The guard sergeant looked at them suspiciously. "If you're from Tyr's Hand, why do you wear a Legion tabard. And... " She got no further; Haveloque leaped forward like an enraged wolverine, claws carving through the chain under the breastplate like a hot knife through cheese, eviscerating her. Griffonclaw flung his cloak over a priest's head, and his Fireguard cut a fiery path through the air, cleaving coif and gorget of another. Noctarre spoke in a loud voice, invoking her Fel magics, and hellfire rained down upon their enemies, burning through burnished steel. Kestralil garroted one acolyte from behind, her wire chord ripping through the caster's throat like a dwarf through a cask of ale. In no time at all, the guards were dead.

"It was a stupid conversation anyway" commented Haveloque as Griffonclaw kicked in Galford's office door.

The office was empty, which suited Griffonclaw fine. He'd be back, and see all of them sent to hell.

They took the painting, a landscape showing their two moons in the midnight sky. All four of them invoked the magic of their hearthstones rather than carve an exit through both Scourge and Scarlet defender; they'd had enough for the day, and a few more deaths here and there wouldn't help. From Shattrack, Griffonclaw made his way back to Tirion, presenting him with the painting.

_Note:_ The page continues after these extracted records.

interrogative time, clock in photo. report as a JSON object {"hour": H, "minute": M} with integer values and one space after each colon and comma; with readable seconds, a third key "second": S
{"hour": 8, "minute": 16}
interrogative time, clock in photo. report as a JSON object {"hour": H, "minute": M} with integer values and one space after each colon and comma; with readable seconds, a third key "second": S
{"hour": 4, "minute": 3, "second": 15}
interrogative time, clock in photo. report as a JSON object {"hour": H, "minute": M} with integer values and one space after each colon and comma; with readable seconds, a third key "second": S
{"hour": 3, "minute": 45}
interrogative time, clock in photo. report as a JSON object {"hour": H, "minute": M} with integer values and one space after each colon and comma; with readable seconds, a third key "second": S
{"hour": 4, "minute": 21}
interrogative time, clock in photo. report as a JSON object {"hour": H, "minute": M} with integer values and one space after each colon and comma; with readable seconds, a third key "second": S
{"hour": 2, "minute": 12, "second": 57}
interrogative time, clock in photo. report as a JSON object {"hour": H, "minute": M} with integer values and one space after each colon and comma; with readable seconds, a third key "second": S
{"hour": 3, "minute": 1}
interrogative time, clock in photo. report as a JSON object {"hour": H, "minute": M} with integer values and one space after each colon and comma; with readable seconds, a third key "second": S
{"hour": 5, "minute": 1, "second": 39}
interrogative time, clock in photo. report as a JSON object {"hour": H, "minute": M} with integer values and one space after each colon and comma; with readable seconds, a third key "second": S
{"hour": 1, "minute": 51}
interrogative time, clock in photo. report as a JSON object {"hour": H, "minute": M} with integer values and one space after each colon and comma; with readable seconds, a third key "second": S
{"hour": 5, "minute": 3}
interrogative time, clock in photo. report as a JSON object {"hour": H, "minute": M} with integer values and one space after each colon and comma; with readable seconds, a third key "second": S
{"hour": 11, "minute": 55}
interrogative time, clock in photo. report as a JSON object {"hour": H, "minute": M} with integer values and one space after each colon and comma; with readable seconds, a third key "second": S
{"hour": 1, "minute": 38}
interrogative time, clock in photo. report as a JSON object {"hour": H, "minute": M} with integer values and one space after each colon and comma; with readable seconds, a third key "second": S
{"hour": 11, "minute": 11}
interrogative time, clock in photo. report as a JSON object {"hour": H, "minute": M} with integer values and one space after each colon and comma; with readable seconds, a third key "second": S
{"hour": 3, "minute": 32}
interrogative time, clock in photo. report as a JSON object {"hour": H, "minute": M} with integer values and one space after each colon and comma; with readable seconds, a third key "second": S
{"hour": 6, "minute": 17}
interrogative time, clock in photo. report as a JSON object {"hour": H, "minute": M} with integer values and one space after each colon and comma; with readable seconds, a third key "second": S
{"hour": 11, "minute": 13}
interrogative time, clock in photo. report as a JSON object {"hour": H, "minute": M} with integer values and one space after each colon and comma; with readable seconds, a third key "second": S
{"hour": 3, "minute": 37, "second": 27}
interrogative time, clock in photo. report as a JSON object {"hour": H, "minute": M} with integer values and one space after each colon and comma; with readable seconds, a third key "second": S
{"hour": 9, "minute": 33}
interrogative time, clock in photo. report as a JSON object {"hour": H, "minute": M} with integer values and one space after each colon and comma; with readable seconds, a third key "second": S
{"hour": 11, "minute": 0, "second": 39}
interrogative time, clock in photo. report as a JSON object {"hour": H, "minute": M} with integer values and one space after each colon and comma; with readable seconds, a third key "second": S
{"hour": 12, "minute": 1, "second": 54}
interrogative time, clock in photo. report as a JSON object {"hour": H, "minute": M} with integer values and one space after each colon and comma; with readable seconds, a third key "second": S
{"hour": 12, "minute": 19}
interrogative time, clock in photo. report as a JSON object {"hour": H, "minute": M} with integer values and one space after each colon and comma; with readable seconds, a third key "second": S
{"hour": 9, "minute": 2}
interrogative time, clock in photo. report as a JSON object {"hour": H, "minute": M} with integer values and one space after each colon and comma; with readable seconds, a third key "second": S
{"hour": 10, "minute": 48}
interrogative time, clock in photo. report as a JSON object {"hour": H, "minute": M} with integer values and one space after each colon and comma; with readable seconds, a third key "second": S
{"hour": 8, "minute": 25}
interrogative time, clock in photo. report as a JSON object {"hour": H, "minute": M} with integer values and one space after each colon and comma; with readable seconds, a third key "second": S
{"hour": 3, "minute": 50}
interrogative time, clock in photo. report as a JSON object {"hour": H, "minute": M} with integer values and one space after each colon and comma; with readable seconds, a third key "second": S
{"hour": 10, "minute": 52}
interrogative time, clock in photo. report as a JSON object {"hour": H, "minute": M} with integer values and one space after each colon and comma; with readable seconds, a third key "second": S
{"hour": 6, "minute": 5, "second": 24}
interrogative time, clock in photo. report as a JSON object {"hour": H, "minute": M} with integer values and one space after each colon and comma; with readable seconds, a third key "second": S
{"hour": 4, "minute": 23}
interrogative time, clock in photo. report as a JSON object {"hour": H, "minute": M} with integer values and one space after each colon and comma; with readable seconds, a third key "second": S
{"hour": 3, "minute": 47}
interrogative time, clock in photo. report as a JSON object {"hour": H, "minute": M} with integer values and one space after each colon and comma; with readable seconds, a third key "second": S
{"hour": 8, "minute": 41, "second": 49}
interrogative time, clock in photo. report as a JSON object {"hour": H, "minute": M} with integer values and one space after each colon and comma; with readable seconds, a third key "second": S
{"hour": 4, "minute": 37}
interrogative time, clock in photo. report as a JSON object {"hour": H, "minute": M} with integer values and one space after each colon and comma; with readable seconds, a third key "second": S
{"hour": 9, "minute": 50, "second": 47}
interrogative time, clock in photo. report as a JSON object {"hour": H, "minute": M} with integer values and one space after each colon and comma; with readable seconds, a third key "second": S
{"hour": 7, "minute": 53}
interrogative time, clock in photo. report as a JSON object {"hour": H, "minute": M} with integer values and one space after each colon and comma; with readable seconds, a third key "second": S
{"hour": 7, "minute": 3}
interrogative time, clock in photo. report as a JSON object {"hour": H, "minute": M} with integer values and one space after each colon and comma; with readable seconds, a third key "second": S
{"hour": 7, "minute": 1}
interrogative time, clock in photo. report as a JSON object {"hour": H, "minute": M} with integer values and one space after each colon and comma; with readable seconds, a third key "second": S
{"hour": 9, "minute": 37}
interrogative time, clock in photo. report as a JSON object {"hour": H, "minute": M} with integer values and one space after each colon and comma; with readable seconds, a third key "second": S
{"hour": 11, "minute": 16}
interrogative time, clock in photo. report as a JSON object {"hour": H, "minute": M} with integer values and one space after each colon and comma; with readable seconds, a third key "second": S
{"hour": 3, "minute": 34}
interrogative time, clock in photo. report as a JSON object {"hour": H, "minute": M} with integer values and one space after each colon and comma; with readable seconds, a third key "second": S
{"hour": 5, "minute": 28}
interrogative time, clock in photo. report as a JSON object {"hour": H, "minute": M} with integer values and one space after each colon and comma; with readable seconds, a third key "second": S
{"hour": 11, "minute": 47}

Tirion carefully chipped away the outer paint to reveal the masterpiece beneath. The painting made the ex-paladin weep.

"Griffonclaw, you have done all that I have asked thus far. Only one step remains in your quest of redemption," Tirion said when he had finished. "You must deliver the items you have collected to Taelan. Unfortunately, Taelan and his Scarlet Crusaders will attack you on sight. There is only one way in which to deliver my message and that is through a guise of deception. To the south you will find Uther's tomb. An old and trusted confidant of mine, Myranda, now resides there - seek her out. Show her the items and she will assist you."

Griffonclaw nodded. "I'll leave in the morning, Sir Tirion". He was exhausted, and tomorrow was soon enough.

* * *

For the second time in his life, Griffonclaw was wearing the livery of the Scarlet Crusade.

The first time had been several days before, when the warlock Noctarre had made him, so that they would not have to fight past an already-alerted Scarlet Bastion. The second time, the disguise was illusory, and even covered his facial features.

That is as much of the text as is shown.